FC-99 improved survival and decreased symptoms of CLP-induced sepsis. Mice were challenged with CLP surgery after i.p. injection of FC-99 (100 mg·kg⁻¹) or vehicle for 2 h. At 24 h after surgery, mice (n = 5 per group) were killed and the serum from each group was collected for biochemical indexes (A) including creatinine, urea nitrogen, ALT and AST, or cytokine/chemokine (C) including IL-6, TNF-α, CCL5 and KC analysis. (B) Lung, liver and kidney sections were subjected to H&E staining. (E) The numbers of bacterial colony forming units (CFU) in peritoneal lavage fluids were quantified. (D) In separate experiments (n = 15 per group), the survival rate was monitored for 6 days.

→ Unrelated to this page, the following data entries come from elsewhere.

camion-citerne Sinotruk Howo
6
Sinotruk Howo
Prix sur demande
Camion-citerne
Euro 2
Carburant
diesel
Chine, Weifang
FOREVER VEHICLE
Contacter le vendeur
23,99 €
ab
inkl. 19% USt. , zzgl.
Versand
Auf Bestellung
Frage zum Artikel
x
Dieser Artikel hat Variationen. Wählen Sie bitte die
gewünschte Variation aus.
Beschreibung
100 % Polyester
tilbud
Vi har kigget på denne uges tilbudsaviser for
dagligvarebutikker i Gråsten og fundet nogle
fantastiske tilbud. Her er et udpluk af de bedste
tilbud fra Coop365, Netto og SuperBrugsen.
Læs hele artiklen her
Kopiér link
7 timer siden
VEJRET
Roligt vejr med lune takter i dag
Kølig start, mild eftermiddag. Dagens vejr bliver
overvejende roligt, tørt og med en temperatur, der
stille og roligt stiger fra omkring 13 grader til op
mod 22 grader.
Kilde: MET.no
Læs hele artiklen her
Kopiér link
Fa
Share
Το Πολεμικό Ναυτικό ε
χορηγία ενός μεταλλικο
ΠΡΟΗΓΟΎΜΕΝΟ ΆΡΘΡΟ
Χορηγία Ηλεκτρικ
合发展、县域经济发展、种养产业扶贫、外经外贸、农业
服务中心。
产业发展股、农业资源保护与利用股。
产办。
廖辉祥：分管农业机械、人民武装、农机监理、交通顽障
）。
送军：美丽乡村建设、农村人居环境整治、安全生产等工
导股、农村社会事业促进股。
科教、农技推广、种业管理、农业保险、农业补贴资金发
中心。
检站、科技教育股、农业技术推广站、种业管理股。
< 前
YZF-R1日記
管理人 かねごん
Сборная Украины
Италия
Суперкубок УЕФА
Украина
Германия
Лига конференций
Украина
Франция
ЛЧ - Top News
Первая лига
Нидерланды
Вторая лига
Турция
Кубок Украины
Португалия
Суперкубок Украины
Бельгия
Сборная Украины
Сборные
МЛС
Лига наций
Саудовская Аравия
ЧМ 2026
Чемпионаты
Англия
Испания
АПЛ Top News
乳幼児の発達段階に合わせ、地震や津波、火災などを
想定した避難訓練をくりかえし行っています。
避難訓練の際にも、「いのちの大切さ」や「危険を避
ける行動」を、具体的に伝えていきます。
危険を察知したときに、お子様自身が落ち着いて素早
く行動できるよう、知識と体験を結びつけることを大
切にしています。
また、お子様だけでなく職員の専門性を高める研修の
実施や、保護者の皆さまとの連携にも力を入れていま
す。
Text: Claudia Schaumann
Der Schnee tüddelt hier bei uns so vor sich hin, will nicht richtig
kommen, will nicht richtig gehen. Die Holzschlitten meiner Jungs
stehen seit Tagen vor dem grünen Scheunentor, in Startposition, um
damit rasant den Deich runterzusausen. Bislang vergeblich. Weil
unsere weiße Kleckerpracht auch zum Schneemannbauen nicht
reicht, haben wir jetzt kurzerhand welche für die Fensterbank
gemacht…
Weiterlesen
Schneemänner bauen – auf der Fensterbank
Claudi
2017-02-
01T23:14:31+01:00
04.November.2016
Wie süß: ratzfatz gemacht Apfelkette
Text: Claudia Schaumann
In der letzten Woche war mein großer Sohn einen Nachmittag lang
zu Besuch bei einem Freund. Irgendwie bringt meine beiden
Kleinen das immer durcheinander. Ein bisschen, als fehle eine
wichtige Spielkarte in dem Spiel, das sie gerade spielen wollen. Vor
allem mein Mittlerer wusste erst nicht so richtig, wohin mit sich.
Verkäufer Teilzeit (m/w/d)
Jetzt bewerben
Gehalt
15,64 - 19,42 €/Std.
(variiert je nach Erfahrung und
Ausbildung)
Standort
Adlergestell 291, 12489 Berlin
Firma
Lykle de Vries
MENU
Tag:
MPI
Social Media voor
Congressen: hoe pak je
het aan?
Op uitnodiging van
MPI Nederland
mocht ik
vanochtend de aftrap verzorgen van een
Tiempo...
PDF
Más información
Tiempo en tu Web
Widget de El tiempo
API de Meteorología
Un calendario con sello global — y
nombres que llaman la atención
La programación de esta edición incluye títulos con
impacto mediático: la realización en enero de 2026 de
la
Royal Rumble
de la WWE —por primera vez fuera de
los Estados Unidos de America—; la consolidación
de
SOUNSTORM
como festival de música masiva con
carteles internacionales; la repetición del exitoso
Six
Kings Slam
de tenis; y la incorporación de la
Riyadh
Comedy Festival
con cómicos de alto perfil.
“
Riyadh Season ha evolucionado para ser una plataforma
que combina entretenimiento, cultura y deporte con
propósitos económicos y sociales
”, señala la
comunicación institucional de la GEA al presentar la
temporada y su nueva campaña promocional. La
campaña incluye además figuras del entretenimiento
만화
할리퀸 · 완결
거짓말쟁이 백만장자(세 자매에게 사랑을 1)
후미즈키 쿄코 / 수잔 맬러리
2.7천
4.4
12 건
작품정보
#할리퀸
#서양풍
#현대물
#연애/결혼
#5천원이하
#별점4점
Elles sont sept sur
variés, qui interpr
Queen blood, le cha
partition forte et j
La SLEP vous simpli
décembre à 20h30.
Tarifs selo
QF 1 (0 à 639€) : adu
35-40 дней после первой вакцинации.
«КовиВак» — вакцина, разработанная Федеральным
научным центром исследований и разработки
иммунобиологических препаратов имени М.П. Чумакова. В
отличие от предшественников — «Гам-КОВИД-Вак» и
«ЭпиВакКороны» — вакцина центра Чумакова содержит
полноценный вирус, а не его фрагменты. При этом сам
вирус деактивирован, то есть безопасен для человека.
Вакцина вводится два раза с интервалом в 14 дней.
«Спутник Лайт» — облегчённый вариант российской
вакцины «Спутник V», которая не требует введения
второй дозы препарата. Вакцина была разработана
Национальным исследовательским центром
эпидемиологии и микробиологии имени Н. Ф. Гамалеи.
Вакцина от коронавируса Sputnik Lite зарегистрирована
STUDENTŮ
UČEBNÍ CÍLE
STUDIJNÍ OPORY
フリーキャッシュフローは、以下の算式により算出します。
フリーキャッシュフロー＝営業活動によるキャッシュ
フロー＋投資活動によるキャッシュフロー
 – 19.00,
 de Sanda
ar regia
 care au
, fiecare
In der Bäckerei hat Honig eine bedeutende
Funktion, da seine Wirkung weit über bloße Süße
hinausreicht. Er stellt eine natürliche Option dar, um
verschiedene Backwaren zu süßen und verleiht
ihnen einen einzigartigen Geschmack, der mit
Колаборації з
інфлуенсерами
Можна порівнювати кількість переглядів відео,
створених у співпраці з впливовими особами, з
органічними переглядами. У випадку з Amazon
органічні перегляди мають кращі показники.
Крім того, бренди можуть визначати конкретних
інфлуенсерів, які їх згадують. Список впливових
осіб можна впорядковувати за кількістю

The data are means ± SEM. *P < 0.05, **P < 0.01, ***P < 0.001 versus sham/vehicle group; ^#P < 0.05, ^##P < 0.01, ^###P < 0.001 versus CLP/vehicle group.

Figure 8

FC-99 suppressed systemic and local expression of TLR3 in CLP-induced sepsis. Mice were challenged with CLP surgery after i.p. injection of FC-99 (100 mg·kg⁻¹) or vehicle for 2 h and killed at 24 h. (A) Splenic cells were obtained and TLR3 expression was measured by flow cytometry. (B) Histogram shows TLR3 expression in splenic CD11b⁺ cells. (C–E) TLR3 mRNA expression in lung, liver and kidney tissue was quantified by Q-PCR. (F) Schematic representation showing the mechanism of action of FC-99. The data are means ± SEM (n = 5 per group). *P < 0.05, ***P < 0.001 versus sham/vehicle group; ^#P < 0.05, ^###P < 0.001 versus CLP/vehicle group.